## [Yazılı Talep A]
Aşağıdaki kayıtlardan "tuplet" dizesini içeren her satırı çıkarınız. Büyük ve küçük harf ayrımı gözetilmelidir.
++++
Uyarı: Özümleme bir nevi genelleme (davranışçı kuramcılara göre) iken Uyumsama ayırt etme (davranışçı kuramcılara göre) dir. Mesela;

zebrayı çizgili eşek olarak algılamak özümleme (bir nevi genelleme), iken zebra ile eşek arasındaki farklılıkları fark edip ayrı bir şema kurmak uyumsama (bir nevi ayırt etme) dır.

(10)

GELİŞİM PSİKOLOJİSİ III. ÜNİTE – BİLİŞSEL (ZİHİNSEL) GELİŞİM

3.1.3. Piaget’in Bilişsel Gelişim Dönemleri 1. Duyusal motor (hareket) dönemi (0–2 yaş) - Bebek duyarak, hissederek, yaparak, yaşayarak

yani duyu ve motor becerilerini kullanarak dış dünyayı tanır, öğrenmesini yapar ve çevreye uyum sağlar. Bebeğin dünyayı tanımasında ve öğrenmesinde taklit (gözlem) ve deneme- yanılma olmak üzere iki öğrenme yolu vardır.

- Bütün bebekler doğuştan bazı refleksler (emme, yakalama) ile dünyaya gelirler. Bu refleksler, bebeğin çevresine uyum sağlamasına yardım eder. Yani bebeğin davranışlarını refleksler yönlendirir. Fakat bebek, biyolojik olarak olgunlaştıkça ve yaşantı kazandıkça refleksler değişikliğe uğrayarak çoğu ortadan kalkar ve çevreye uyum sağlamada yerlerini 6-8. aylarda bilinçli (amaçlı) davranışlara bırakır. Yani refleksli davranışlardan amaçlı davranışlara geçiş gerçekleşir. Bu sürece bağlı olarak nesnelerin devamlılığı, devresel tepkiler, taklit ve ertelenmiş taklit gibi düşünme biçimleri kazanılır.
++++
## [Yazılı Talep B]
Belge bölümüne göre bebeğin dünyayı tanımasında ve öğrenmesinde hangi iki öğrenme yolu vardır?
++++
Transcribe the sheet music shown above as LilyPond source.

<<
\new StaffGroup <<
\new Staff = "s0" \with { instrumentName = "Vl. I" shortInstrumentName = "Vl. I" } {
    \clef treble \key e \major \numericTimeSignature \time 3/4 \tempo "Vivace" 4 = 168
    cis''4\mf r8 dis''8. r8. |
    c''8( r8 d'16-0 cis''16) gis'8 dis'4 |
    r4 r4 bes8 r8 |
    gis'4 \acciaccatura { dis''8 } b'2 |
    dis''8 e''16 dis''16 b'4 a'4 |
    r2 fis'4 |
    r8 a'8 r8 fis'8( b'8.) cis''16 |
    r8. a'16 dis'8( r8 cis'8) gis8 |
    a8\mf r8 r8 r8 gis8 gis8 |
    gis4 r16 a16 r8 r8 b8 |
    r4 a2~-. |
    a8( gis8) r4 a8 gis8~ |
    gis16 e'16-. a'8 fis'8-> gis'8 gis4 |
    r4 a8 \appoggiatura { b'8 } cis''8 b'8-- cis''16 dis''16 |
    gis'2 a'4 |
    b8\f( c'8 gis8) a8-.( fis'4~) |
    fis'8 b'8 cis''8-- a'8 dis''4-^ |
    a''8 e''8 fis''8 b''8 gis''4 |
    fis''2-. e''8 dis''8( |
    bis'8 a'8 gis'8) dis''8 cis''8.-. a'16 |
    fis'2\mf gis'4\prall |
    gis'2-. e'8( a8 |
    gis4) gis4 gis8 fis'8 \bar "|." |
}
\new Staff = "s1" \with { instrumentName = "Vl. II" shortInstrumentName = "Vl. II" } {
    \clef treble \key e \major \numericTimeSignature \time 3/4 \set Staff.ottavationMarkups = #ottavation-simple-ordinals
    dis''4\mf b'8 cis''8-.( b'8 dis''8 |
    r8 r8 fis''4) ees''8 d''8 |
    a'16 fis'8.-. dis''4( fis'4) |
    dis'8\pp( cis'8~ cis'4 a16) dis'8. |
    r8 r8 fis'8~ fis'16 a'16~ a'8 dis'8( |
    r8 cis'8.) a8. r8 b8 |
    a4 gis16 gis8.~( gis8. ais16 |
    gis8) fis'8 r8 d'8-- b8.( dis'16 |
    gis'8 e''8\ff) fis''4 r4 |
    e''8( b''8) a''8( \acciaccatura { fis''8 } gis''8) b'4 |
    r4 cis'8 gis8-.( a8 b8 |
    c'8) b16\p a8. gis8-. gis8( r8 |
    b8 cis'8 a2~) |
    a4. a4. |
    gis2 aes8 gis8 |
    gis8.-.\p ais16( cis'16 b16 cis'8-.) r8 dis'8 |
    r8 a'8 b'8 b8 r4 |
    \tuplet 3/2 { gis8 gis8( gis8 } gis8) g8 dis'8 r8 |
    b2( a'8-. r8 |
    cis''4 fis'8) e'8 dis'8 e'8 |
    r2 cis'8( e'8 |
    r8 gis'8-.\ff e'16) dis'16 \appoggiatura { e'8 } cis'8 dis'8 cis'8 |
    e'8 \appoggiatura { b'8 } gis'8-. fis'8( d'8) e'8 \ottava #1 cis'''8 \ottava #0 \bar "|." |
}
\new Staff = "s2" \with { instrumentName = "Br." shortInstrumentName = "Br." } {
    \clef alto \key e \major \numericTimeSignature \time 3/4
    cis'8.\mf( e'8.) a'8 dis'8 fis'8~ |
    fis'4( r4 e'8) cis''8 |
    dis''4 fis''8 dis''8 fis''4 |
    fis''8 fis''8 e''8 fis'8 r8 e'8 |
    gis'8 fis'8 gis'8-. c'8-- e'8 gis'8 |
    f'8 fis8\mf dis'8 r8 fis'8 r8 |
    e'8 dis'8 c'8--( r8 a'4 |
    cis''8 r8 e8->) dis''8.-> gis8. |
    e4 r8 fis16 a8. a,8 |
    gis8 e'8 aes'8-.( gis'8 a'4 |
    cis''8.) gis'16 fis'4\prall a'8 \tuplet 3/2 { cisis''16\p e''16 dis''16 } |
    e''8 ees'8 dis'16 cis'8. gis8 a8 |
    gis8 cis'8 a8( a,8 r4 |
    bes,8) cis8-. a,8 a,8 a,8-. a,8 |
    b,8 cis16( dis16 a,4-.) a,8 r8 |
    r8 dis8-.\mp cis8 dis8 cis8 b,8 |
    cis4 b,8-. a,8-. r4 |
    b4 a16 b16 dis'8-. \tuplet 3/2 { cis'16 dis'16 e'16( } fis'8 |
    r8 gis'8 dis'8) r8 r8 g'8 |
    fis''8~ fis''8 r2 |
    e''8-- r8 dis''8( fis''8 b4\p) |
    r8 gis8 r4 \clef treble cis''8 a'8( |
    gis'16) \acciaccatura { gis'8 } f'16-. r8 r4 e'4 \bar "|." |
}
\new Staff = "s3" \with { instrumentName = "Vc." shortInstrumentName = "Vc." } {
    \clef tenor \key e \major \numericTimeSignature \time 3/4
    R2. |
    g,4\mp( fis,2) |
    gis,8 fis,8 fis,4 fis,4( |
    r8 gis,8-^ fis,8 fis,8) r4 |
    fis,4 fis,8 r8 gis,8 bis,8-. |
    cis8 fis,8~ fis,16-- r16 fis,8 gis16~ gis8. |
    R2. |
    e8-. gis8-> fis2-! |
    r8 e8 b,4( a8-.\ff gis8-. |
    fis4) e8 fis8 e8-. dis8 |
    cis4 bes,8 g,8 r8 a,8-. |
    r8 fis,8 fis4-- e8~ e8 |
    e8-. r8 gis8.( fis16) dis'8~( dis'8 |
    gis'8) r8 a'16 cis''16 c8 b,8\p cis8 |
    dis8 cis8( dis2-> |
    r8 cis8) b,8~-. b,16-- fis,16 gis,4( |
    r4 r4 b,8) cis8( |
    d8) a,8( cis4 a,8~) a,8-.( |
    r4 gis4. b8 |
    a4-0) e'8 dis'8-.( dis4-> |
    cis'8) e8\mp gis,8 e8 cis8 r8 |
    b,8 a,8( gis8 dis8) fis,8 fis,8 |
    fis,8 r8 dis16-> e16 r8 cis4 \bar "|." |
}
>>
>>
++++
## [Beklenen Yanıt A]
    \tuplet 3/2 { gis8 gis8( gis8 } gis8) g8 dis'8 r8 |
    cis''8.) gis'16 fis'4\prall a'8 \tuplet 3/2 { cisis''16\p e''16 dis''16 } |
    b4 a16 b16 dis'8-. \tuplet 3/2 { cis'16 dis'16 e'16( } fis'8 |

## [Beklenen Yanıt B]
Taklit (gözlem) ve deneme-yanılma.